=== Reading text ===
— BEGIN —

Before the Subcommittee on Aviation, Committee on Transportation and
Infrastructure, House of Representatives

For Release
on Delivery
Expected at
9:30 a.m.  EDT
Wednesday
June 25, 1997

AIRLINE DEREGULATION - ADDRESSING
THE AIR SERVICE PROBLEMS OF SOME
COMMUNITIES

Statement of John H.  Anderson, Jr.,
Director, Transportation Issues,
Resources, Community, and Economic
Development Division

GAO/T-RCED-97-187

GAO/RCED-97-187T


(348033)


Abbreviations
=============================================================== ABBREV

  DOT -
  FAA -
  EAS -
  SPOKES -
  BTCC -

============================================================ Chapter 0

Mr.  Chairman and Members of the Subcommittee: 

We appreciate the opportunity to testify on the air service problems
that some communities have experienced since the deregulation of the
airline industry in 1978 and on initiatives that may help address
those problems.  In April 1996, we reported that airline deregulation
has led to lower airfares and better service for most air travelers,
due largely to increased competition spurred by the entry of new
airlines into the industry and established airlines into new
markets.\1 However, some airports--particularly those serving small
and medium-sized communities in the East and upper Midwest--have not
experienced such entry and thus have experienced higher fares and
worse service since deregulation.  In October 1996, we reported that
certain industry practices, such as restrictive gate-leasing
arrangements at a number of key hub airports in these regions, have
contributed to these problems.\2 As requested, our testimony draws
from both reports to discuss (1) why some airports serving small and
medium-sized communities in the East and upper Midwest have not
experienced the same level of entry as those serving communities that
have benefited from deregulation and (2) our recommendations and
other initiatives that may help increase competition, reduce fares,
and improve the quality of air service at those small- and
medium-sized-community airports.

— END —

=== Dataset entries ===
— BEGIN —

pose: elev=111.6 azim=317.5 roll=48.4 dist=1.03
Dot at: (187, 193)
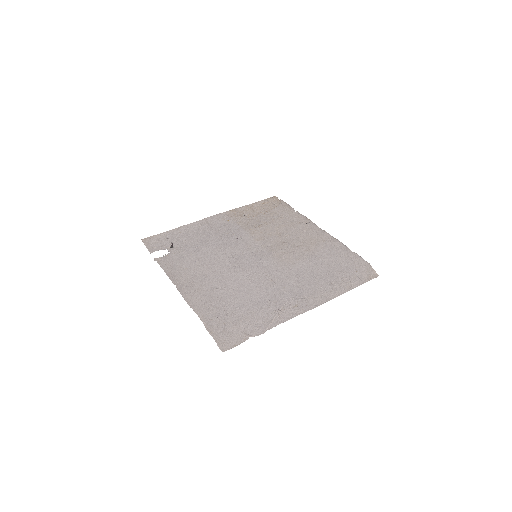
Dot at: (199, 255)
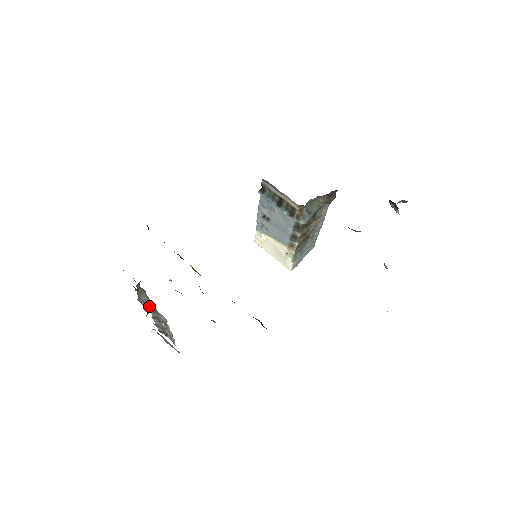
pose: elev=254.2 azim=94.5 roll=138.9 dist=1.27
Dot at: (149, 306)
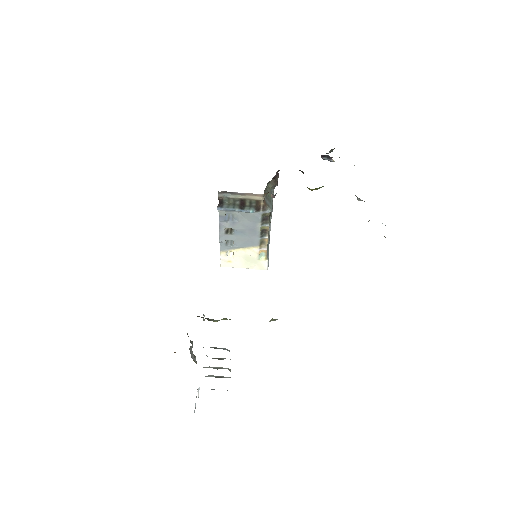
Dot at: occluded
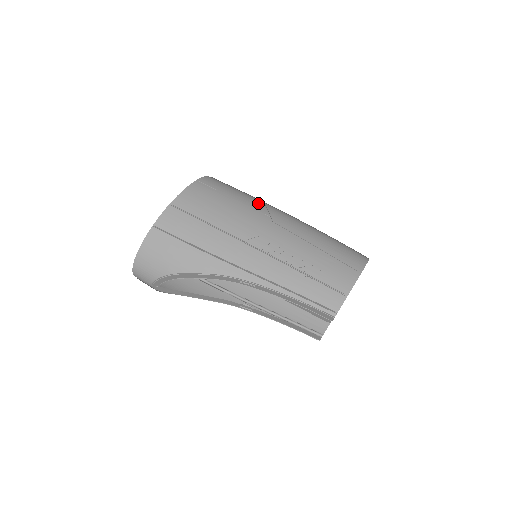
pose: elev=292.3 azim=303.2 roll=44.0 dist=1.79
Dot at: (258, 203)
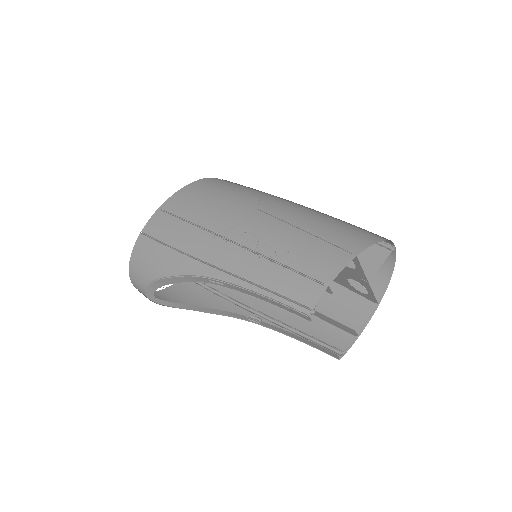
Dot at: (253, 193)
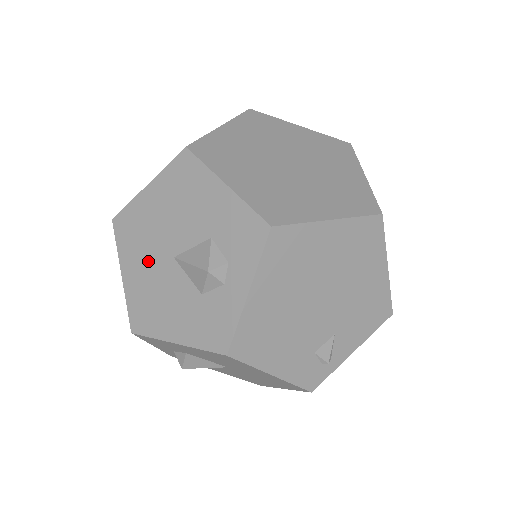
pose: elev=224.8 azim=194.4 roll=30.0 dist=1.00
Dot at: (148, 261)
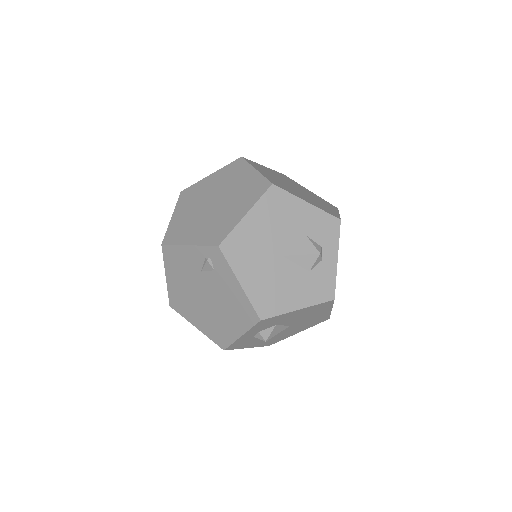
Dot at: (262, 265)
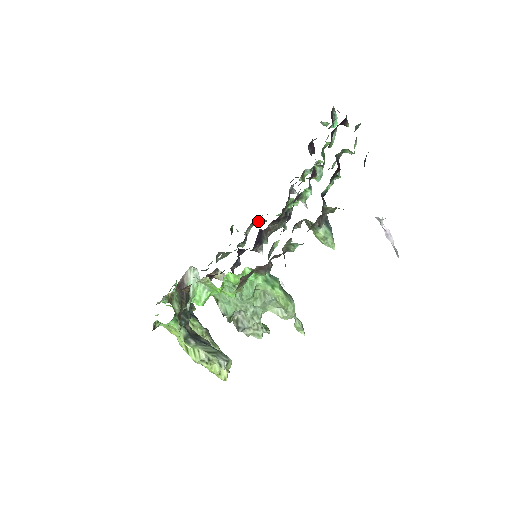
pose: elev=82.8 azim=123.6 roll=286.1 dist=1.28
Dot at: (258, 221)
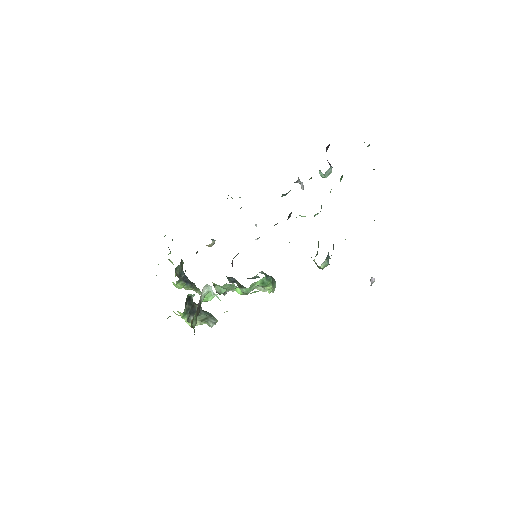
Dot at: occluded
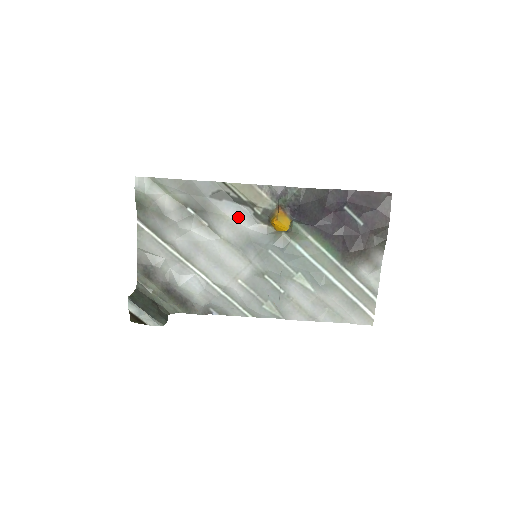
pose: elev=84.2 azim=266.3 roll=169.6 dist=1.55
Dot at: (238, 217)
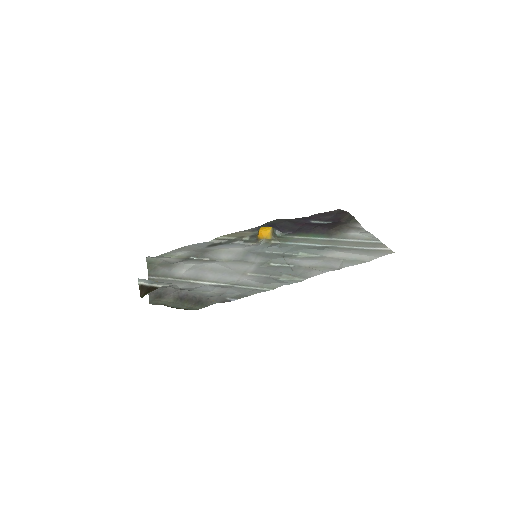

— END —

=== Problem set ===
1. According to the airline deregulation testimony, what kind of gate arrangements at key hub airports contributed to the problems?
2. Please continue the airline deregulation testimony from its last sentence, before the records.

=== Responses for each task ===
1. Restrictive gate-leasing arrangements.

2.
In summary,

  -- The combination of several factors has limited entry at airports
     serving small and medium-sized communities in the East and upper
     Midwest.  These factors include slower economic growth, harsher
     weather, and the dominance of routes to and from those airports
     by one or two established airlines.\3 In addition, operating
     barriers, such as slot controls,\4 at nearby hub airports and
     incumbent airlines' marketing strategies, such as special
     incentives for travel agents and frequent flier plans, have
     fortified those dominant positions and made it very difficult
     for nonincumbents to compete effectively.  In contrast, the more
     wide-spread entry of new airlines at airports in the West and
     Southwest since deregulation--and the resulting geographic
     differences in fare and service trends--has stemmed largely from
     the greater economic growth in those regions as well as from the
     absence of dominant market positions of established airlines and
     barriers to entry. 

  -- Increasing competition and improving air service at airports
     serving small and medium-sized communities that have not
     benefited from fare reductions and/or improved service since
     deregulation will likely entail a range of federal, regional,
     local, and private-sector initiatives.  In our October 1996
     report, we recommended that the Department of Transportation
     (DOT) (1) create a pool of available slots by periodically
     withdrawing a small percentage from the major incumbents at each
     of the four slot-controlled airports and distribute those slots
     in a fashion that increases competition and (2) direct the
     Federal Aviation Administration (FAA) to consider an airport's
     efforts to make gates available to nonincumbents when making
     federal airport grant decisions.  We also suggested that the
     Congress consider revising the legislative criteria governing
     the granting of slots to make it easier for new entrants to
     obtain slots.  Since our October 1996 report, two national
     conferences have also been held to examine various options.  The
     conferences have spurred several initiatives, including (1)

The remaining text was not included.